Last year the club recorded 28,000 visits from its members and since June 1999 there have been more than 16,000 visits, so it is clear the club is used regularly.

“There are 1,000 members of the club but only 50 of those are adults, so there is a strong emphasis on developing young lifters,” says Alex Richardson, senior coach at the club. “We have lifters as young as eight, but they do not lift weights before they are 12.

“What we do to get youngsters interested is gladiator games, but we hide weightlifting techniques within them, so they are learning repetitions all the time. It is all skill-based from eight to 10 and we teach them the sport’s fundamentals, such as the correct footwork.”

Easterhouse employs seven playleaders in addition to seven coaches. Mr Richardson, who is also coach of the Scotland squad for the Under-18 Commonwealth Games in Edinburgh next summer, believes it is important to interest kids as young as possibl.

“The youngsters who are at the club do not lift weights between the age of nine and 12; it is just a case of developing their skill and technique and working with plastic bars,” he explains. “From 12 to 13 they are allowed to lift weights but only up to a third of their bodyweight. After the age of 13 they are permitted to lift weights freely.

“We have one 14-year-old at the club, William McLean, who is the British champion in his age group, but we knew from an early age that he would be good as he was given the right foundations to build on.

“Some of the 10-year-olds we have at the club are more technically gifted than he was at that age and they will become even better.

“We have eight of the Scotland Under-18 squad at the club and I firmly believe that some of our lifters could be representing Scotland at the senior 2002 Commonwealth Games at the age of 15-16.”

Weightlifting has attracted bad publicity in the past for its associations - fairly or unfairly - with steroids. One of Scotland’s most prominent lifters of recent years, Alan Ogilvie, was suspended for taking drugs. But Mr Richardson vehemently defends his sport and points out that Ogilvie’s suspension was the only one to hit his sport in the past 10 years.

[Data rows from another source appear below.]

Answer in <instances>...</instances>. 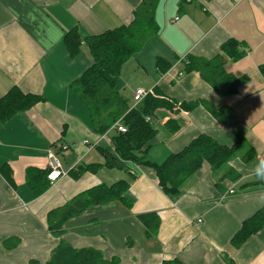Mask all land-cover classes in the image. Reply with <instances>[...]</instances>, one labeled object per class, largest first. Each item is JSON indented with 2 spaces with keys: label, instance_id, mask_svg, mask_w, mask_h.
I'll list each match as a JSON object with an SVG mask.
<instances>
[{
  "label": "crops",
  "instance_id": "crops-1",
  "mask_svg": "<svg viewBox=\"0 0 264 264\" xmlns=\"http://www.w3.org/2000/svg\"><path fill=\"white\" fill-rule=\"evenodd\" d=\"M142 1L0 0V100L13 88L42 99L0 123V264H46L61 240L49 231L48 214L119 182L129 185L124 200L68 219L64 241L120 264H264V226L233 245L243 223L264 208V180L257 178L264 153V0H158L157 32L122 67L116 89L131 106L137 88L182 106L152 116L157 134L148 162L163 165L201 136L234 149L223 167L214 171L204 162L176 192H165L151 167H110L117 131L96 133L71 87L92 62L84 41L128 26ZM73 30L83 41L75 57L65 45ZM218 57L222 88L208 79L213 69L188 70L190 58ZM159 60L171 69L161 73ZM169 121L178 131H169ZM50 151L66 175L37 196L27 173L50 170Z\"/></svg>",
  "mask_w": 264,
  "mask_h": 264
},
{
  "label": "trees",
  "instance_id": "trees-1",
  "mask_svg": "<svg viewBox=\"0 0 264 264\" xmlns=\"http://www.w3.org/2000/svg\"><path fill=\"white\" fill-rule=\"evenodd\" d=\"M157 2L158 0H143L134 13L133 21L128 26H123L100 36L87 38L84 42L89 48L92 62L87 71L73 82L71 87L89 110L96 133L103 136L107 132H112L113 126L119 121L127 128V133L115 132L112 137L116 156L109 159V166L123 168L127 163H133L151 167L156 171L163 190L176 192L182 182L197 172L204 162L209 163L212 169L217 171L235 155L234 149L222 147L211 138L201 136L180 153L171 155L163 165L152 164L146 160L148 147L157 134L151 122H147V117L152 118L160 108L172 111L175 106V108H179L175 109L176 111L180 110L182 106L167 96H158L157 91L153 90L147 98L133 108L129 100L116 89V86L123 65L158 30L155 22ZM82 43L83 41L76 30L71 31L66 36L65 45L72 57L81 52ZM233 46V43H229L223 47V51L229 54ZM240 56H242L241 53H237L234 58L238 59ZM220 59L221 57H218V60L208 63L190 58L188 70L193 69L204 73L213 69L214 74L208 79L212 84H217L222 88L220 68L216 63ZM158 67L161 73H166L171 69V66L165 67L162 60L158 61ZM262 73L264 74V66ZM239 82L234 81V83ZM225 91L229 90L222 92ZM40 100H42L40 97L25 95L17 88L11 89L0 100V123L4 124L16 114L31 109ZM177 126L174 121H169L166 125L172 133L178 131ZM27 174L28 184L37 196L44 194L50 188L48 179L50 170L38 172V170L33 169L29 170ZM3 175L10 184H13L8 170H4ZM40 179H44L46 182H42ZM128 188L129 185L126 182H119L112 186L101 185L79 194L68 204L52 210L47 217L48 229L61 240L51 252L50 259L46 264H120L119 259L107 260L102 252L93 248H74L62 239V235L63 226L68 219L78 216L92 206L105 204L116 199L124 200ZM263 226L264 208L243 223L241 230L233 240V245L239 248L247 236L257 233ZM30 264L39 263L31 262ZM164 264L182 263L175 260Z\"/></svg>",
  "mask_w": 264,
  "mask_h": 264
},
{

“There is a lot of random testing in weightlifting and many of our lifters are tested randomly 20 times a year,” he says. “If you work it out, there have probably been between 5,000 and 6,000 tests at this club over the last 16 years and there has not been a single positive test. One of our lifters was tested twice in one day.

“If youngsters are taught the proper lifting techniques from an early age, then steroids are not going to help them lift any heavier weights when they get older.”

Mr Richardson argues that weightlifting has helped the teenagers of Easterhouse and taken many of them off the streets. “The sport teaches a youngster self-respect and respect for others, as well as improving their fitness. It means they’re not involved in drugs and teaches them how to look after their bodies.”